Le recensement national montre que le pourcentage de francophones hors Québec est tombé à 3,3 % en 2021, mais la stratégie en matière d'immigration francophone a réussi à faire remonter ce chiffre à 4,4 % en 2023. Le nouveau projet de loi C-13 va de pair avec la Stratégie d'immigration francophone préexistante, offrant aux expatriés francophones des avantages en matière d'immigration et d'emploi.  

Que fait exactement la Stratégie d'immigration francophone ? Elle organise des campagnes de recrutement ciblées dans les pays francophones, facilite le maintien des expatriés francophones en leur offrant des services d'établissement (par exemple, des conseils personnalisés en matière d'emploi et d'entrepreneuriat), rend les tests de langue française (TEF et TCF) plus accessibles et permet d'obtenir jusqu'à 50 points supplémentaires à travers le système d'Entrée express pour ces compétences en français.

En ce qui concerne les emplois, de nombreux postes du secteur public au Canada requièrent le bilinguisme - ce qui peut, étrangement, donner un avantage aux expatriés bilingues par rapport aux citoyens locaux monolingues.
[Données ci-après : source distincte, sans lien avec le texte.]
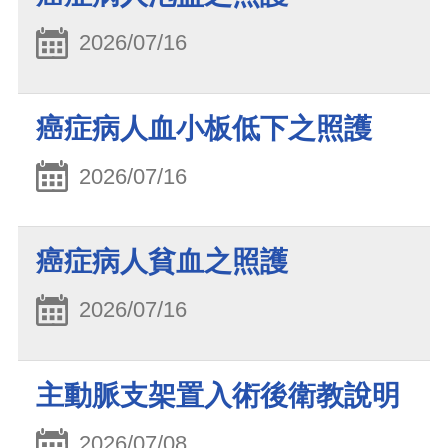
2026/07/16
癌症病人血小板低下之照護
2026/07/16
癌症病人貧血之照護
2026/07/16
主動脈支架置入術後衛教說明
2026/07/08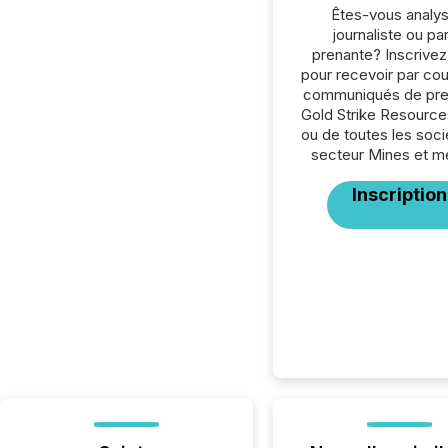
Êtes-vous analys
journaliste ou par
prenante? Inscrive
pour recevoir par cour
communiqués de pre
Gold Strike Resource
ou de toutes les soc
secteur Mines et m
Inscription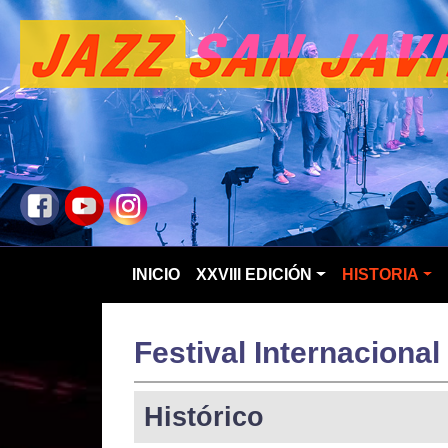
INICIO
XXVIII EDICIÓN
HISTORIA
Festival Internacional
Histórico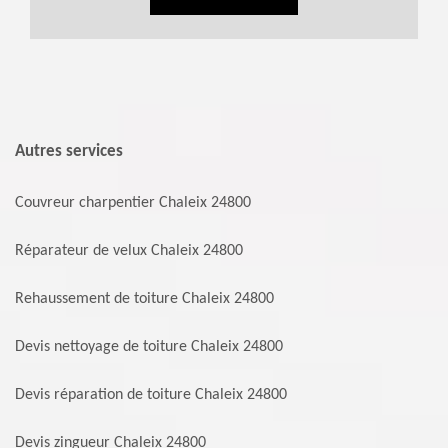
Autres services
Couvreur charpentier Chaleix 24800
Réparateur de velux Chaleix 24800
Rehaussement de toiture Chaleix 24800
Devis nettoyage de toiture Chaleix 24800
Devis réparation de toiture Chaleix 24800
Devis zingueur Chaleix 24800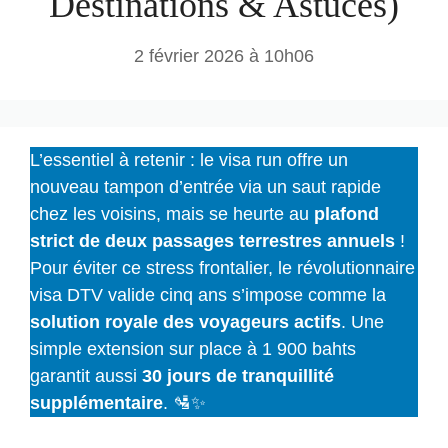
Destinations & Astuces)
2 février 2026 à 10h06
L’essentiel à retenir : le visa run offre un
nouveau tampon d’entrée via un saut rapide
chez les voisins, mais se heurte au
plafond
strict de deux passages terrestres annuels
!
Pour éviter ce stress frontalier, le révolutionnaire
visa DTV valide cinq ans s’impose comme la
solution royale des voyageurs actifs
. Une
simple extension sur place à 1 900 bahts
garantit aussi
30 jours de tranquillité
supplémentaire
. 🛂✨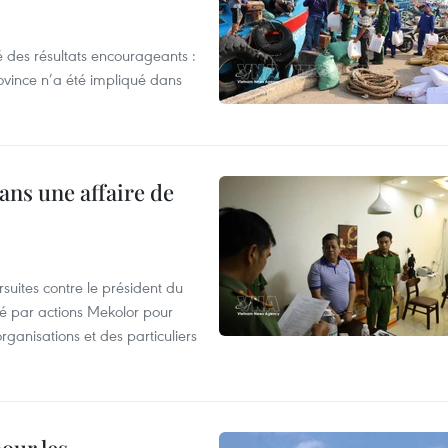
 des résultats encourageants :
ovince n’a été impliqué dans
ans une affaire de
suites contre le président du
été par actions Mekolor pour
organisations et des particuliers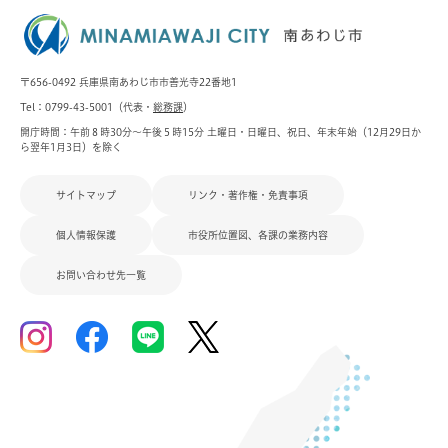
〒656-0492 兵庫県南あわじ市市善光寺22番地1
Tel：0799-43-5001（代表・
総務課
）
開庁時間：午前８時30分～午後５時15分 土曜日・日曜日、祝日、年末年始（12月29日か
ら翌年1月3日）を除く
サイトマップ
リンク・著作権・免責事項
個人情報保護
市役所位置図、各課の業務内容
お問い合わせ先一覧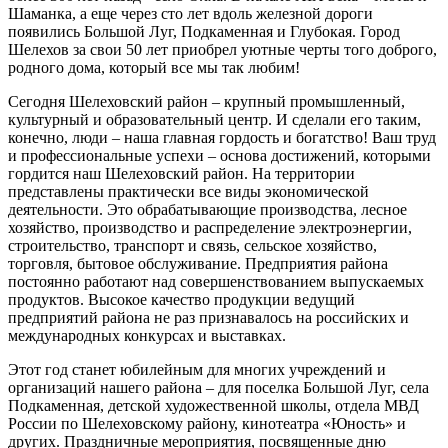
Шаманка, а еще через сто лет вдоль железной дороги
появились Большой Луг, Подкаменная и Глубокая. Город
Шелехов за свои 50 лет приобрел уютные черты того доброго,
родного дома, который все мы так любим!
Сегодня Шелеховский район – крупный промышленный,
культурный и образовательный центр. И сделали его таким,
конечно, люди – наша главная гордость и богатство! Ваш труд
и профессиональные успехи – основа достижений, которыми
гордится наш Шелеховский район. На территории
представлены практически все виды экономической
деятельности. Это обрабатывающие производства, лесное
хозяйство, производство и распределение электроэнергии,
строительство, транспорт и связь, сельское хозяйство,
торговля, бытовое обслуживание. Предприятия района
постоянно работают над совершенствованием выпускаемых
продуктов. Высокое качество продукции ведущий
предприятий района не раз признавалось на российских и
международных конкурсах и выставках.
Этот год станет юбилейным для многих учреждений и
организаций нашего района – для поселка Большой Луг, села
Подкаменная, детской художественной школы, отдела МВД
России по Шелеховскому району, кинотеатра «Юность» и
других. Праздничные мероприятия, посвященные дню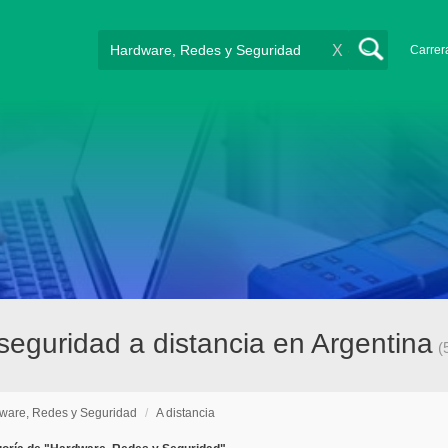
X
Carrer
seguridad a distancia en Argentina
(
ware, Redes y Seguridad
/
A distancia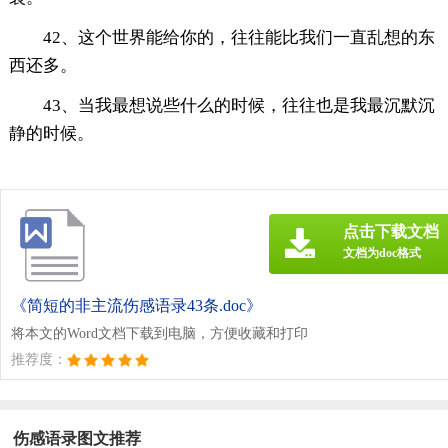
42、这个世界能给你的，往往能比我们一直乱想的东
西还多。
43、当我最想说些什么的时候，往往也是我最沉默沉
静的时候。
点击下载文档
文档为doc格式
《简短的非主流伤感语录43条.doc》
将本文的Word文档下载到电脑，方便收藏和打印
推荐度：
伤感语录图文推荐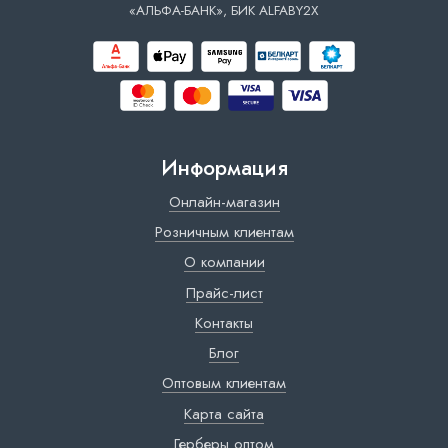
«АЛЬФА-БАНК», БИК ALFABY2X
Информация
Онлайн-магазин
Розничным клиентам
О компании
Прайс-лист
Контакты
Блог
Оптовым клиентам
Карта сайта
Герберы оптом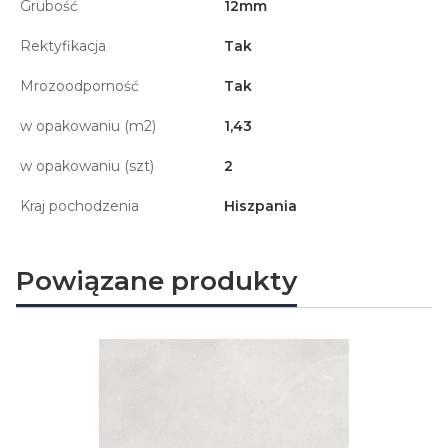
Grubość
12mm
Rektyfikacja
Tak
Mrozoodporność
Tak
w opakowaniu (m2)
1,43
w opakowaniu (szt)
2
Kraj pochodzenia
Hiszpania
Powiązane produkty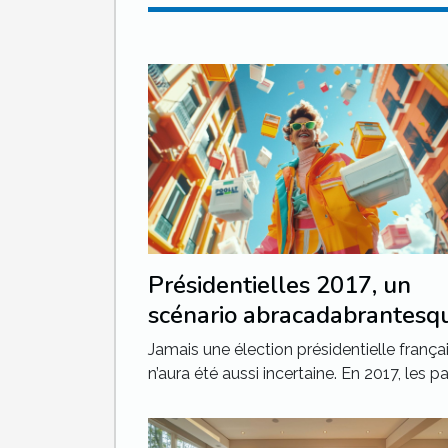
Présidentielles 2017, un
scénario abracadabrantesq
Jamais une élection présidentielle frança
n’aura été aussi incertaine. En 2017, les part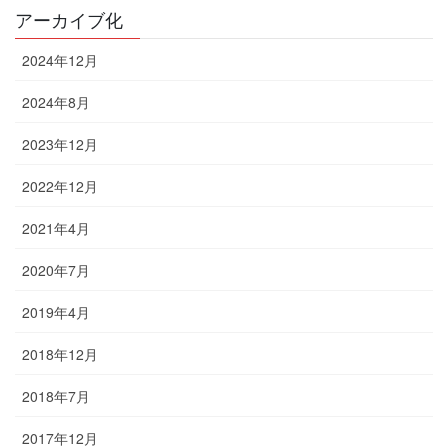
アーカイブ化
2024年12月
2024年8月
2023年12月
2022年12月
2021年4月
2020年7月
2019年4月
2018年12月
2018年7月
2017年12月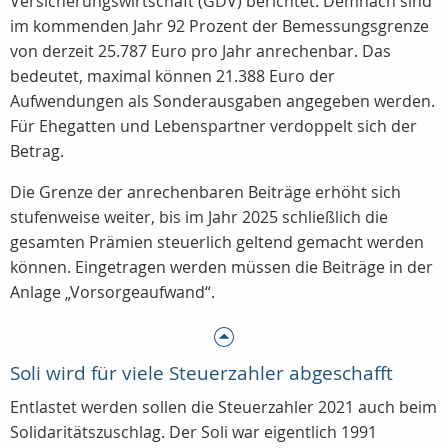
Versicherungswirtschaft (GDV) berichtet. Demnach sind
im kommenden Jahr 92 Prozent der Bemessungsgrenze
von derzeit 25.787 Euro pro Jahr anrechenbar. Das
bedeutet, maximal können 21.388 Euro der
Aufwendungen als Sonderausgaben angegeben werden.
Für Ehegatten und Lebenspartner verdoppelt sich der
Betrag.
Die Grenze der anrechenbaren Beiträge erhöht sich
stufenweise weiter, bis im Jahr 2025 schließlich die
gesamten Prämien steuerlich geltend gemacht werden
können. Eingetragen werden müssen die Beiträge in der
Anlage „Vorsorgeaufwand“.
Soli wird für viele Steuerzahler abgeschafft
Entlastet werden sollen die Steuerzahler 2021 auch beim
Solidaritätszuschlag. Der Soli war eigentlich 1991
Les emplois administratifs et de service à la clientèle nécessitant des compétences bilingues sont souvent un pied dans le monde professionnel pour les expatriés francophones fraîchement arrivés.

L'étude intitulée « Bilingual Jobs Statistics and Trends 2023 » de Github indique que 30 % des offres d'emploi canadiennes affichent une préférence pour les candidats bilingues. C'est une excellente nouvelle non seulement pour les francophones d'Europe qui souhaitent immigrer, mais aussi pour les francophones d'Afrique qui souhaitent s'expatrier. L'Afrique abrite plus de la moitié des francophones du monde entier, soit environ 167 millions de locuteurs natifs.